Emergence

Phenomenon where larger entities, patterns, and regularities arise through interactions among smaller or simpler entities that themselves do not exhibit such properties.
 

In the context of complex systems, including artificial intelligence, emergence describes how complex patterns and behaviors can originate from the interactions of simpler system components without any single component being responsible for the overall behavior. This concept is crucial in fields such as robotics, neural networks, and evolutionary algorithms, where simple rules or interactions at a low level can lead to high-level complexity. For example, in cellular automata like Conway's Game of Life, intricate structures emerge from simple cell interaction rules, providing insights into how similar emergent behaviors can be replicated in AI and computational systems.

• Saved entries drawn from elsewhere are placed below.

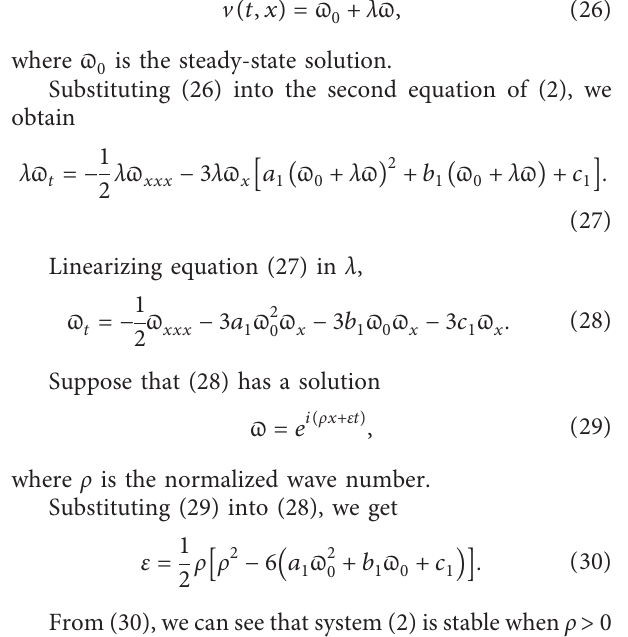
Figure 3: The kink solitary wave solution v (a) Perspective view of the wave. (b) The wave along x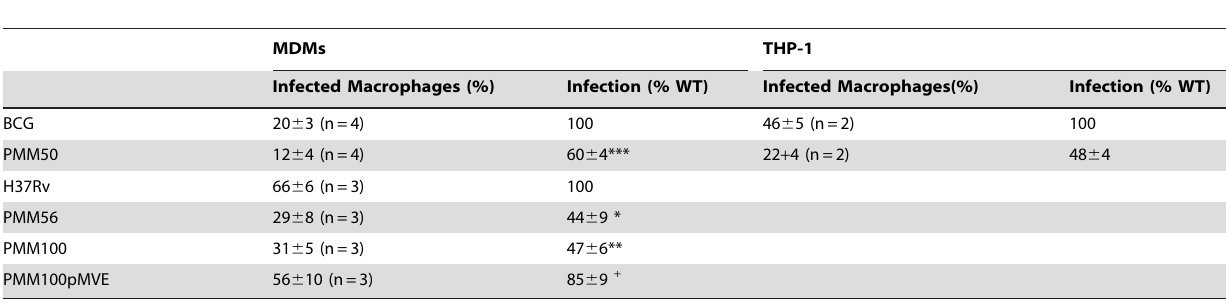
Table 2. ppsE mutation decreases the ability of M. tuberculosis complex strains to infect human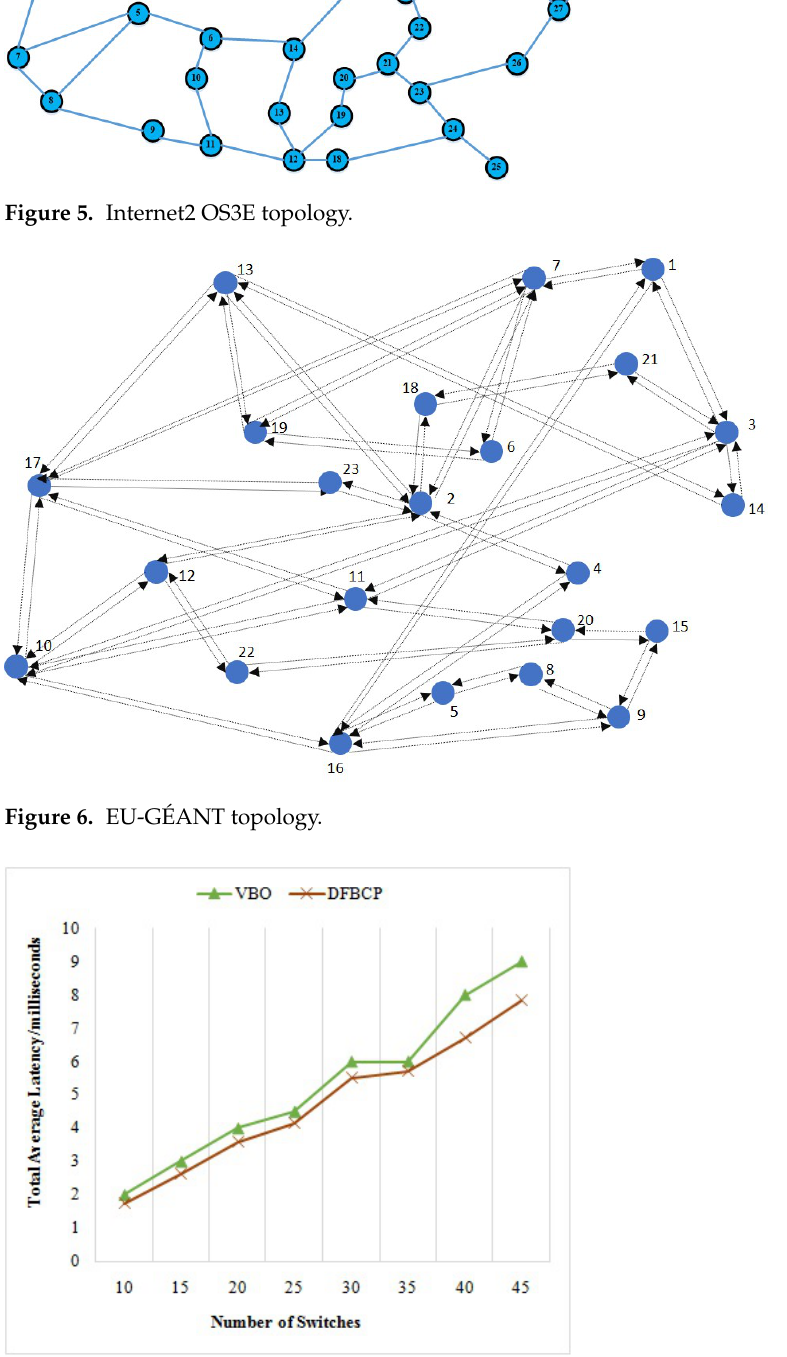
Figure 7. Convergence plots for uncapacitated controller placement problem for Internet2 OS3E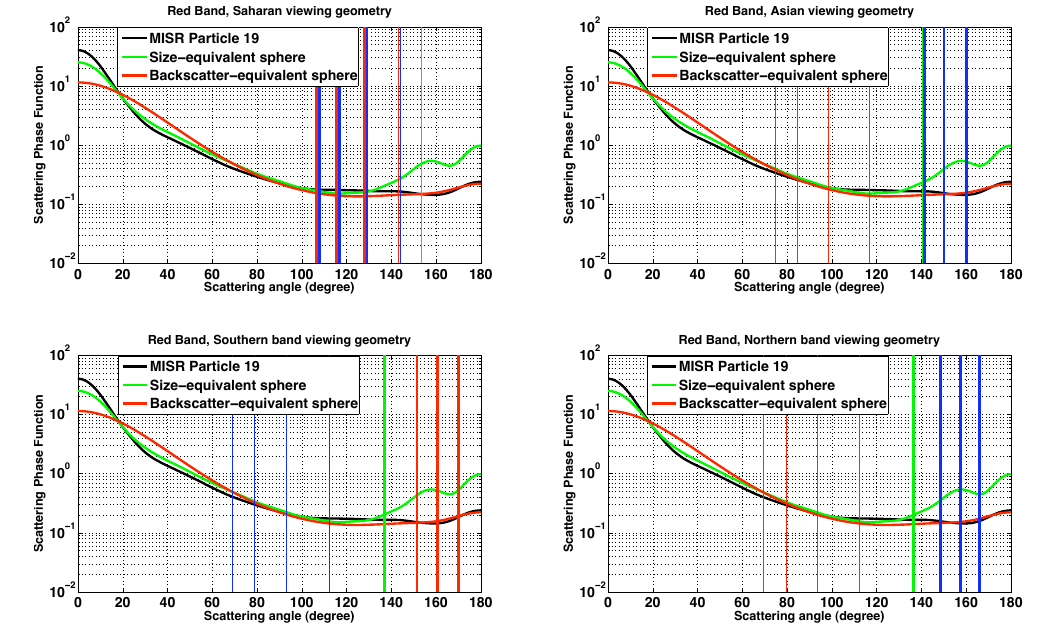
Fig. 11. Scattering phase functions for the MISR red wavelength for MISR Particle 19 (medium dust) compared with two additional spher- ical particles, a size-equivalent sphere and a backscattering-equivalent sphere. Different panels correspond to different viewing geometries indicated by the boxes in Fig. 10. (a) Saharan dust transport, (b) Asian dust transport, (c) Southern Hemisphere enhanced non-sphericity band, and (d) Northern Hemisphere enhanced non-sphericity band. Vertical lines indicate scattering angles observed by different MISR cam- eras with forward-looking cameras shown in red, aftward-looking cameras shown in blue, and the nadir camera shown in green. Thin lines indicate cameras with glitter angles within 40 ◦ of the specular direction not used in the the MISR Dark Water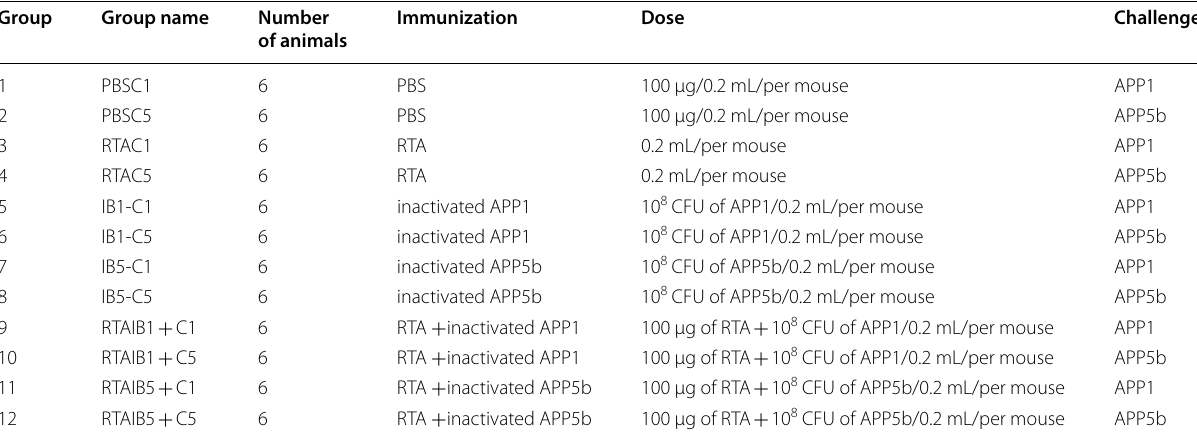
Table 1 Immunization and challenge treatment groups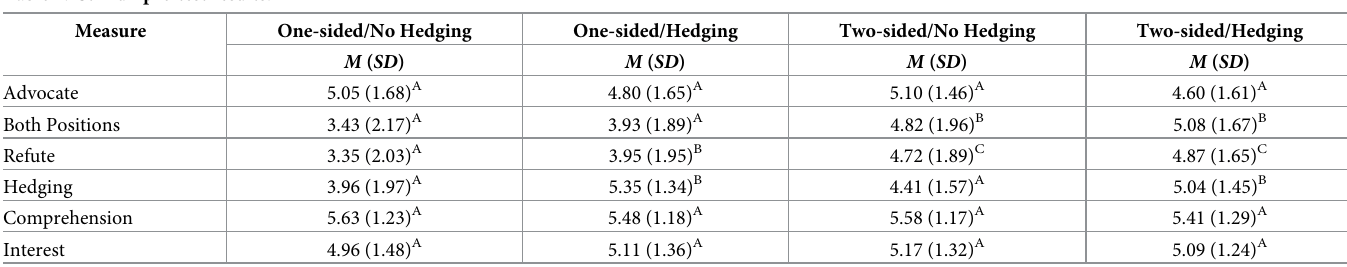
Table 1. Stimuli pre-test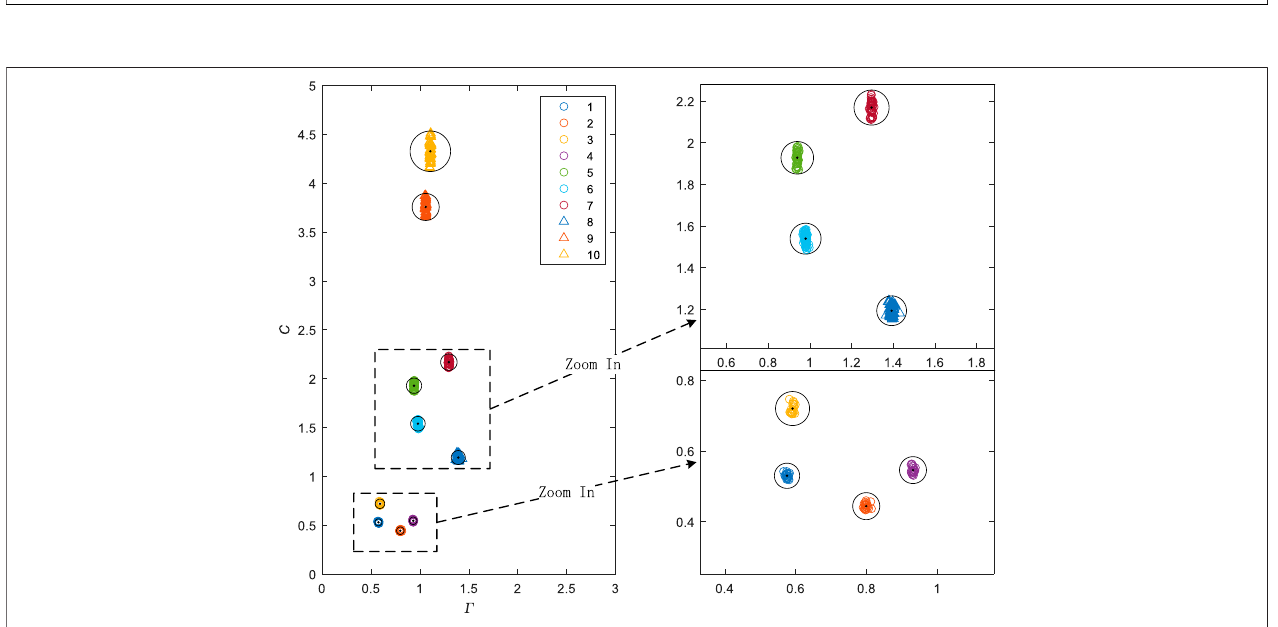
FIGURE 10 | Motor feature-hoods of the factory.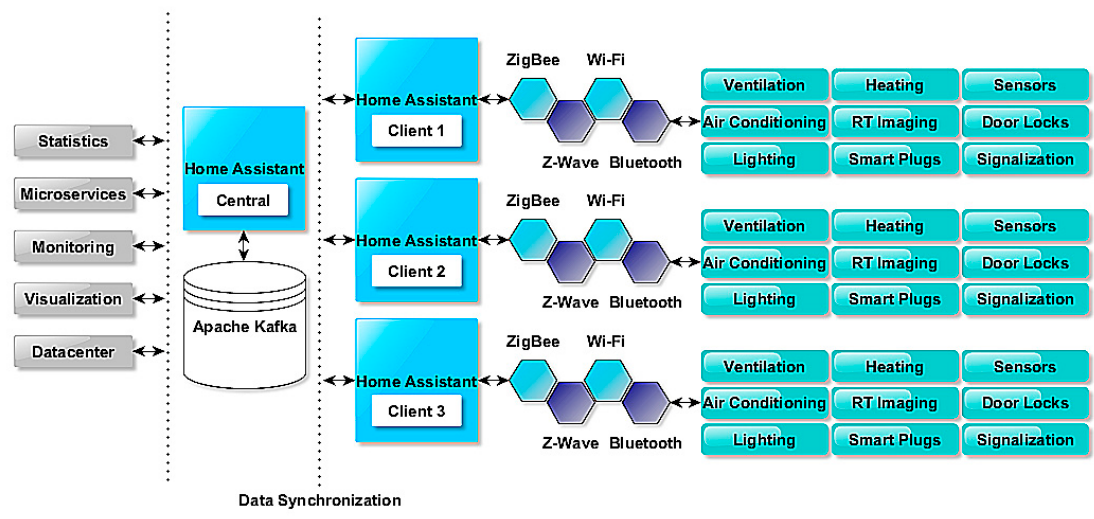
Figure 1. Structure of created system.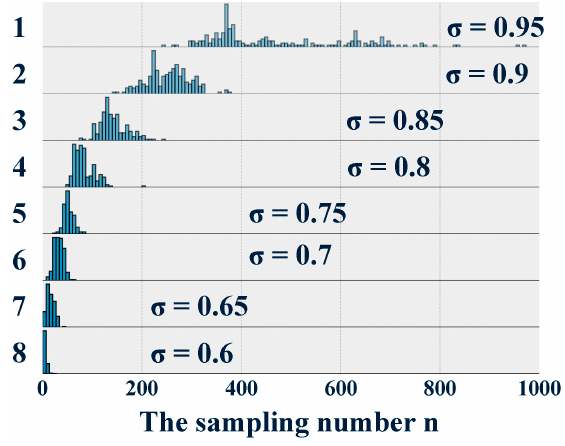
Figure 3. The overlapping densities plot of group A. Table 3. The statistics for the designed diagnostic system in group A.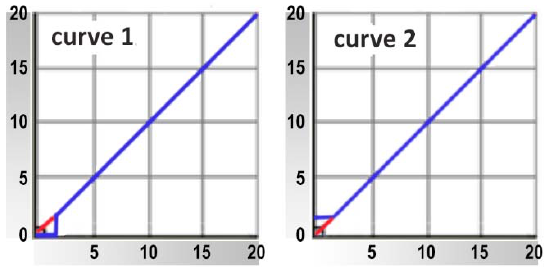
Figure 10. Variations in the application of “bump-up” curves in prepress for printing.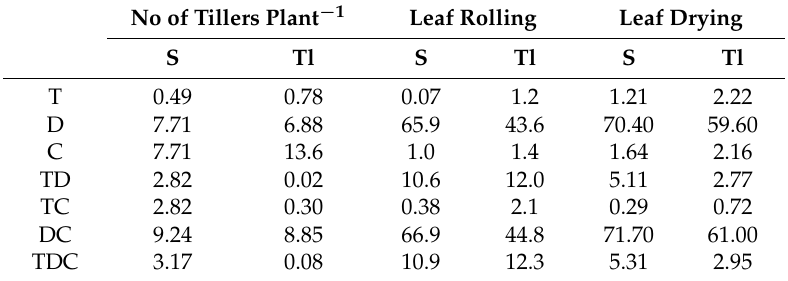
Table 2. Percentage of explanation (obtained through the coefficient of determination (R 2 ) from simple linear regression analysis) of temperature (T), drought (D), cultivar (C), and their combinations on numbers of tillers plant − 1 , leaf rolling, and leaf drying at the seedling (S) and tillering (Tl) stages. No of Tillers Plant − 1 Leaf Rolling Leaf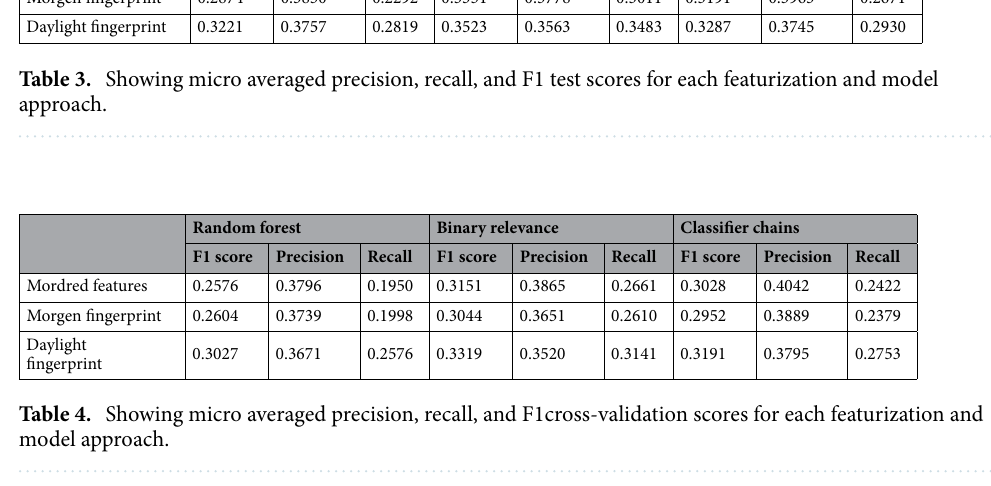
Random forest Binary relevance Classifier chains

Historical overview: The concept of emergence has been recognized in philosophy and science since at least the 19th century, but it gained significant traction in the late 20th and early 21st centuries with the advent of complexity science and systems theory. It became a central theme in discussions about the behavior of complex systems, from ant colonies to brain functions and organizational behavior.

Key contributors: While the idea of emergence is discussed across various disciplines, philosopher G.H. Lewes (1817-1878) is credited with first using the term "emergent" in this context. In the realm of computer science and AI, researchers like Stephen Wolfram have further explored emergent behavior in computational systems, particularly with cellular automata, helping to bridge the gap between theoretical emergence and practical computational applications.